A challenge, that will be. When asked how the unmarried couple could pay state visits, for instance, to conservative Arab countries or the pope, Trierweiler dismissed the need for such travel and warned that she and Hollande would never marry under pressure “of protocol.” Now, such an attitude will no doubt shock some of the more straight-laced among us. But Bacharan believes the American public will by and large take to this smart, independent, working French mom with the chic neck scarves. She’s got what it takes to make her own mark, but in a very un-Bruni way. ‘’Trierweiler doesn’t seek celebrity. She doesn’t seek the limelight. She has fallen in love with this man who happens to be the president of France, but she wants to play a low, discreet role,” said Bacharan. 

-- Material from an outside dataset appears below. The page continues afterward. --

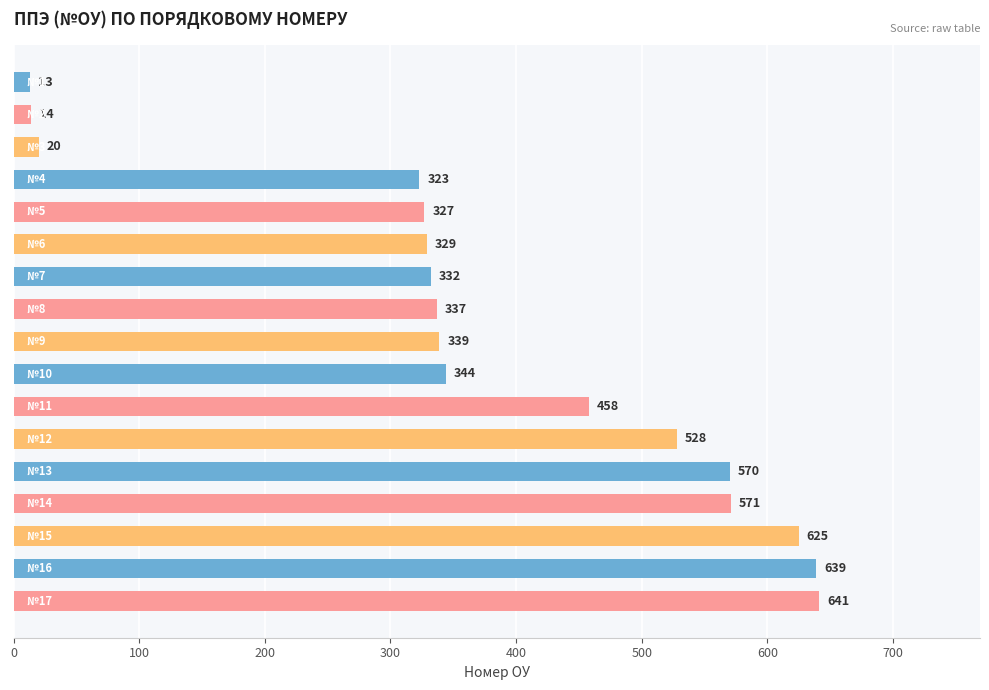

Reading bottom to top, transcribe all the data shown in this chart.

641	639	625	571	570	528	458	344	339	337	332	329	327	323	20	14	13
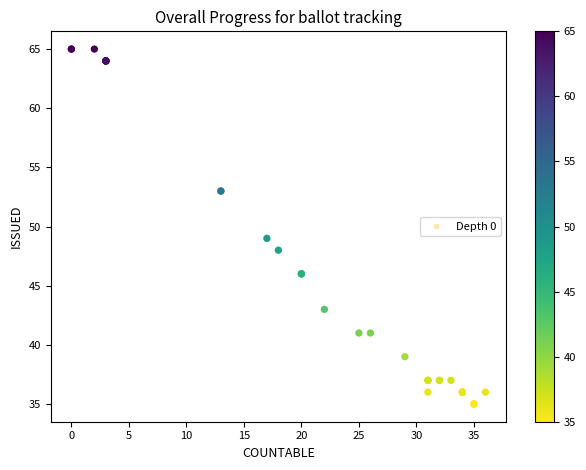

What Y value in the scatter plot is closest to 50?

49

 In this sense she should hit it off with the U.S. first lady, Michelle Obama, when the two are expected to meet at Camp David next week -- the French first couple’s first foreign visit. Both women are educated, articulate and independent, middle-class mothers who influence their "significant others" mostly from the sidelines, and in private. Trierweiler, a media professional for more than 20 years, has already improved Hollande’s image -- his slimmer looks, modern glasses and better-fitting suits all have her stamp of approval. "I think she’s very smart, very protective," said Chris Dickey, Newsweek’s Paris correspondent. "She not only asserts her influence -- she protects her influence of her partner.’’ 

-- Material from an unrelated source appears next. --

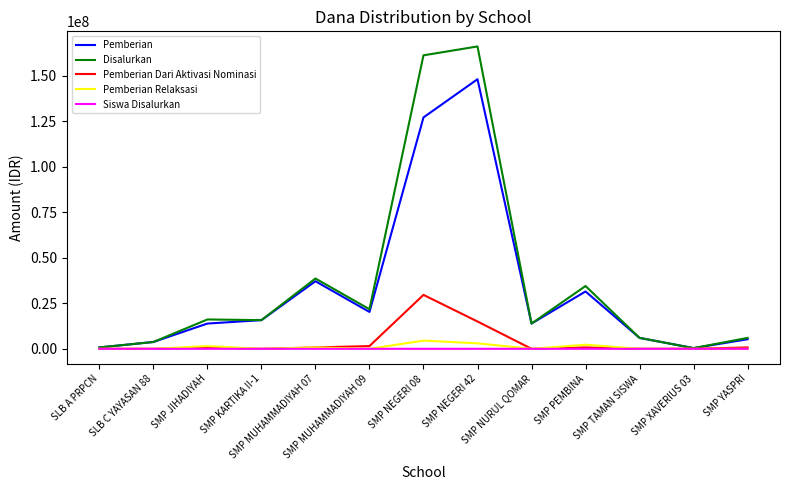

What is the greatest value displayed?

166125000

Lemouton Stephane / Abaca file

Valerie Trierweiler

Hollande’s comfortable defeat of the conservative Sarkozy -- as anticipated as it was -- has shaken Europe’s status quo. And his contentious tax-and-spend approach to growth and deficit reduction has triggered a hot debate on both sides of the pond. But it’s unclear how much -- if at all -- Trierweiler’s ideas have influenced Hollande’s leftist politics, or his economics. Refreshingly, their bond seems -- above all else -- to be emotional. "I didn’t choose to have a public life," she’s told a French magazine. "I chose Francois. But I will adapt." And who would’ve guessed that, behind Hollande’s gravely voice and charmless demeanor, there breathes ... a romantic? "It’s very rare to succeed professionally AND meet the woman of your life," Hollande confided to a French newspaper. "That chance is fleeting, but I chose to seize it!" 

In fact, "Mr. and Ms. Normal" are anything but, even by French standards: an unmarried presidential couple with seven children, two ex-husbands and an ex-partner who happens to be an arch- rival, between them. But, let’s cut the new stars of the global political stage some slack. They are, after all, French -- for whom "doing it your way" is the 11th commandment. And when it comes to the French presidency --  a depository of dead war heroes, resistance leaders and monster egos -- an unassuming bureaucrat and his discreet -- if feisty -- partner, both with complicated personal lives, may fool us all and actually bring the "normalcy" that most French voters wanted.  Now wouldn’t THAT be abnormal?

 

Jim Maceda is an NBC News foreign correspondent based in London who has covered France since the 1970s.